The current WTO negotiations are partly a hostage of the success of market opening efforts by first the GATT (General Agreement on Tariff and Trade) and now the WTO. Developed countries that have been part of a more open trading system for industrial goods for almost 60 years have seen a stunning increase in standards of living for their people. Those developing countries that have responded to changing consumer demands in developed countries have also benefited. Developed countries now have less self interest in continuing the market opening process in agriculture and services. The push for more open trade has morphed into managed trade. Developing countries have fallen into a similar approach to trade policy.
Managed trade is focused on protecting producers rather than on creating opportunities for consumers to buy a greater variety of products at lower prices. Adam Smith framed the issue over 200 years ago, “consumption is the sole end and purpose of any production; and the interest of the producer ought to be attended to, only so far as it may be necessary for promoting that of the consumers.” Managed trade is the exact opposite approach.
A few examples from recent media stories show how deeply engrained managed trade is in some countries. The Swiss have a 700 percent tariff on parsley and the Norwegians have a 400 percent tariff on dairy products. Any trade policy changes short of the U.S. proposal to cap all agricultural tariffs at a maximum of 75 percent will not change the managed trade mentality of such tariffs. The U.S. and the EU have average industrial tariffs of 3-4 percent while developing countries have average tariffs of 27 percent. India has a 100 percent duty on new cars. BMW is considering importing car parts which have a tariff of “only” 15 percent and assembling cars in India. That is economically inefficient and is managed trade at its worst.
The early focus in GATT was primarily on industrial goods because the benefits to trade were greatest in those products and agriculture was recovering from the dislocations of WWII. The GATT negotiations sought to soften the sharp edges of change for producers caused by a more open trading system in industrial goods. The goal was to manage the adjustment process, not to manage trade. The economic benefits for consumers spurred increased consumption of industrial goods and economic changes for producers freed up resources, including labor and capital, which were used to increase production in new areas in response to consumer demands.
If only developed countries now pushed managed trade, it would be harmful to economic growth, but not fatal to the current trade policy talks. Developing countries, including relatively successful developing countries like India and Brazil, are leaders in the negotiations while holding to the managed trade philosophy. Protecting existing producers and the workers in those industries at the expense of consumers is not a successful economic model.

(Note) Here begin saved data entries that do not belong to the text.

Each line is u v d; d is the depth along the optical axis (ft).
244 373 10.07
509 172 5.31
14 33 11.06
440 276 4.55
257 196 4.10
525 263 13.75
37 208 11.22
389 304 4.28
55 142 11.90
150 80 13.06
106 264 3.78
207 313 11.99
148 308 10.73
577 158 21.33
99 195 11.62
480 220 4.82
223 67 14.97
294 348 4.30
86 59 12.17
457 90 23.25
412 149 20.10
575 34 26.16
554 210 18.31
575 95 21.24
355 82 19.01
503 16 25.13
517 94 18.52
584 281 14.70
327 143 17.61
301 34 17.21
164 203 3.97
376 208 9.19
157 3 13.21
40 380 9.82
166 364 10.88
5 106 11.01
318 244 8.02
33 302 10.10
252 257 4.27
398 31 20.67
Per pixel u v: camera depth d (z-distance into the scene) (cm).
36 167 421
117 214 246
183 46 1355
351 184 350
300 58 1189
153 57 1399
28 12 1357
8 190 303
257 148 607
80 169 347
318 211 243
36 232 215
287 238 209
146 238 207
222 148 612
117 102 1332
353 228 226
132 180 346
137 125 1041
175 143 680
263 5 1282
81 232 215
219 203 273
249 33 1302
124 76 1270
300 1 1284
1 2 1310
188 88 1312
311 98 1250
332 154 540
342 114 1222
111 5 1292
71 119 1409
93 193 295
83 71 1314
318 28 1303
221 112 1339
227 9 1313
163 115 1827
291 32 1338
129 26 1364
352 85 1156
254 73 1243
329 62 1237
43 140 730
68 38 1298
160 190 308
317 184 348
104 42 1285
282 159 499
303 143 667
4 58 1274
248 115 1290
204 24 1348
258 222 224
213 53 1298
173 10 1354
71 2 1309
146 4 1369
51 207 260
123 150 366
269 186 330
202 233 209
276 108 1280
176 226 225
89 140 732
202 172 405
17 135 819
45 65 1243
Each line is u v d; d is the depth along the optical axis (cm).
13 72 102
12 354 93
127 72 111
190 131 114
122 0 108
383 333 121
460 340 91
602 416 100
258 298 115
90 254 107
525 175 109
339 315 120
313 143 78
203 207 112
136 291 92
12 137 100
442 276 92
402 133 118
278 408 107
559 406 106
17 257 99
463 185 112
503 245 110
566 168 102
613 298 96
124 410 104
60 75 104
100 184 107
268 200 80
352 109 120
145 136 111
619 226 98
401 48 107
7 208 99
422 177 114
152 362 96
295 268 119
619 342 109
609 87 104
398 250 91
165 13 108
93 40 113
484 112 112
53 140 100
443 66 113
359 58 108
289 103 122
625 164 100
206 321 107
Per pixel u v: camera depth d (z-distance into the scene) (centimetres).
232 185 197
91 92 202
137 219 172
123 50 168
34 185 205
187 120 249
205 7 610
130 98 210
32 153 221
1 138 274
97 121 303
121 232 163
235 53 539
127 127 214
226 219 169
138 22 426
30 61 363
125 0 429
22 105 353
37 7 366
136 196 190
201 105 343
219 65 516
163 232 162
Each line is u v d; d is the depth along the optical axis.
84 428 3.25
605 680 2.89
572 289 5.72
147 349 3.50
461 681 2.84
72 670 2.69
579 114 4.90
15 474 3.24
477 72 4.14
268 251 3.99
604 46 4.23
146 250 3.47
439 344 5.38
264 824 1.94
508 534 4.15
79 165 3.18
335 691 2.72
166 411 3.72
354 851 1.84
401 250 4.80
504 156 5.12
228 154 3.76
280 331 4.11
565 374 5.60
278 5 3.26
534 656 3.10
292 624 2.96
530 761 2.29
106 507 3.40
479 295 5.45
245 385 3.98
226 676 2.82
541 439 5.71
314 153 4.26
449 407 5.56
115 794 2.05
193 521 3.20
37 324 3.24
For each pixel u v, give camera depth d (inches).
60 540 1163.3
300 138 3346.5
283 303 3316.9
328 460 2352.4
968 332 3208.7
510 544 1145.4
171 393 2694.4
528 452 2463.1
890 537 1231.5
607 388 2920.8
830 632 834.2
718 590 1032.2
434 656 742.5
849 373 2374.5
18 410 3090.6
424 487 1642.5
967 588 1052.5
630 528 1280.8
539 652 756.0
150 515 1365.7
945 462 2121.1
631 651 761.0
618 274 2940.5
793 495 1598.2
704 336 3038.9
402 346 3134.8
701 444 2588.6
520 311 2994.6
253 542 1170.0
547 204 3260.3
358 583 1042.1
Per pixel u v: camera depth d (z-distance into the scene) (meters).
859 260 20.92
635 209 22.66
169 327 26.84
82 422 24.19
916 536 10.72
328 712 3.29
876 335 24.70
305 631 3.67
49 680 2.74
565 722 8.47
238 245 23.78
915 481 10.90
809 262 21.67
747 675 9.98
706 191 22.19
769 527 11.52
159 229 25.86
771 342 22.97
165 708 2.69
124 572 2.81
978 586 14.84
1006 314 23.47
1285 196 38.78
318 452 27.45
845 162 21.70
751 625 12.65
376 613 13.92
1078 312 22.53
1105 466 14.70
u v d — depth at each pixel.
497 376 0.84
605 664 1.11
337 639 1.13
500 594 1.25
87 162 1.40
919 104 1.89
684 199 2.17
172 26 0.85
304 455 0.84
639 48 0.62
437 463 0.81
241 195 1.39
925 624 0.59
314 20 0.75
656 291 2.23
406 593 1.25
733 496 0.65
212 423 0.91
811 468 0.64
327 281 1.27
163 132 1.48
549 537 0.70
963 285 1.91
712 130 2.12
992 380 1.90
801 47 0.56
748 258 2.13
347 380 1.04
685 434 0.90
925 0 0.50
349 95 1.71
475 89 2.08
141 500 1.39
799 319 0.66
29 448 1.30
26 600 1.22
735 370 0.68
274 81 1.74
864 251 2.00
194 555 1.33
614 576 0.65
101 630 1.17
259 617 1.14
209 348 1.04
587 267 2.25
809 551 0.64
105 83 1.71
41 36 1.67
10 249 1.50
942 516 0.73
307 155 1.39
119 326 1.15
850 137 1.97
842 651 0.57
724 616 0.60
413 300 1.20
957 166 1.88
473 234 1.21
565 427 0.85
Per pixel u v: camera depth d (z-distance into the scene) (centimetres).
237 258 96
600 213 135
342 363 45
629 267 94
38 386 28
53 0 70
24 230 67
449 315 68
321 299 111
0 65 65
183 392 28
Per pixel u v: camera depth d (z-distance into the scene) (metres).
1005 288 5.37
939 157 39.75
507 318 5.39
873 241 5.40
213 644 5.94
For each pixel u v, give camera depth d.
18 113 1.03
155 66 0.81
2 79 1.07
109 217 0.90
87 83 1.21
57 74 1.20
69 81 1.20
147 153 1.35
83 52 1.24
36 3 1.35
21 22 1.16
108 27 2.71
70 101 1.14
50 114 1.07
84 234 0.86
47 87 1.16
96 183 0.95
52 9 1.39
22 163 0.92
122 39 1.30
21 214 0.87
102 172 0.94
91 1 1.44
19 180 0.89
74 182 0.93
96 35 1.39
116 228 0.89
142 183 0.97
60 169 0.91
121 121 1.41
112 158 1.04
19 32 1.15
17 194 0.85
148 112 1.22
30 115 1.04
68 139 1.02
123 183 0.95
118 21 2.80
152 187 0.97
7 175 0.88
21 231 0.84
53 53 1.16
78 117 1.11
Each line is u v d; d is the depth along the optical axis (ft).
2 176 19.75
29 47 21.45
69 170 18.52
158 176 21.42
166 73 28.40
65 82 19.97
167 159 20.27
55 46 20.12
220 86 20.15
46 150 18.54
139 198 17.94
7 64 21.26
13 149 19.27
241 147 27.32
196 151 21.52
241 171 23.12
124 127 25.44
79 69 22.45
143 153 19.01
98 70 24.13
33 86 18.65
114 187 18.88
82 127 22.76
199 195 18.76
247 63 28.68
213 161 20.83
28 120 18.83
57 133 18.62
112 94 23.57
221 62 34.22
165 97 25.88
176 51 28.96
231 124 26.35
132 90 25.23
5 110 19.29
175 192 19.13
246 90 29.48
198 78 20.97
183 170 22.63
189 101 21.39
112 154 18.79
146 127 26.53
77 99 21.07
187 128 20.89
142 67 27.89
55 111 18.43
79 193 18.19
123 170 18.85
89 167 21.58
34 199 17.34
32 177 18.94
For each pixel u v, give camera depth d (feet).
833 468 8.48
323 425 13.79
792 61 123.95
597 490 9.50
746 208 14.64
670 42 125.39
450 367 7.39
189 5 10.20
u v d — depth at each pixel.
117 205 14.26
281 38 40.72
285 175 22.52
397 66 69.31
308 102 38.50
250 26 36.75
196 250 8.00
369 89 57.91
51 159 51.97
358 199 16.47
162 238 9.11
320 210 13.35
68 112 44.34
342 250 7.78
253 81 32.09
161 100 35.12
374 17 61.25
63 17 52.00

Developing countries are naturally fearful of the dislocations in production that will occur under more open trade. They do not have government funds to help cushion the loss of incomes. The recent experiences of some Chinese grain farmers who have shifted to producing fruits and vegetables and increased their incomes show how more open trade causes shifts in resource uses that can also increase incomes. The assumption had been that small Chinese farmers would never be able to compete with larger producers in other countries. By shifting to crops that better utilize low cost labor and a limited supply of land, exports have increased and incomes have gone up. They still have problems with poor roads and other infrastructure, but more markets have increased incomes. They are competitive enough that they have caused problems in markets served by U.S. producers.
Developing countries with preferential access to protected developed country markets, such as some Caribbean countries have to the EU sugar market, are opposed to lower tariffs because that would reduce their incomes from those protected markets. These countries want to continue wasting resources serving markets where they will never be competitive rather than seeking out crops where they could have a comparative advantage. They need to take a look at China’s economic results. Or, they could simply look at Hong Kong. With a commitment to open trade as its key economic policy, Hong Kong has a per capita income of $34,000 per year.
The EU has promoted a plan to grant unlimited access with zero tariffs to developed country markets for the 50 least developed countries in the WTO, while requiring them to make no changes in their import tariffs. That will open trade for outbound goods, but it will not open import markets and lower costs for consumers. It also ignores the fact that 70 percent of the tariffs paid by developing countries are paid to other developing countries.
A huge potential remains for improved economic growth through trade policy reforms by lower market access barriers in developed and developing countries. That potential can only be tapped when managed trade is jettisoned and more open trade and transitional mechanisms that ease the adjustments for producers again become the basis for the WTO negotiations.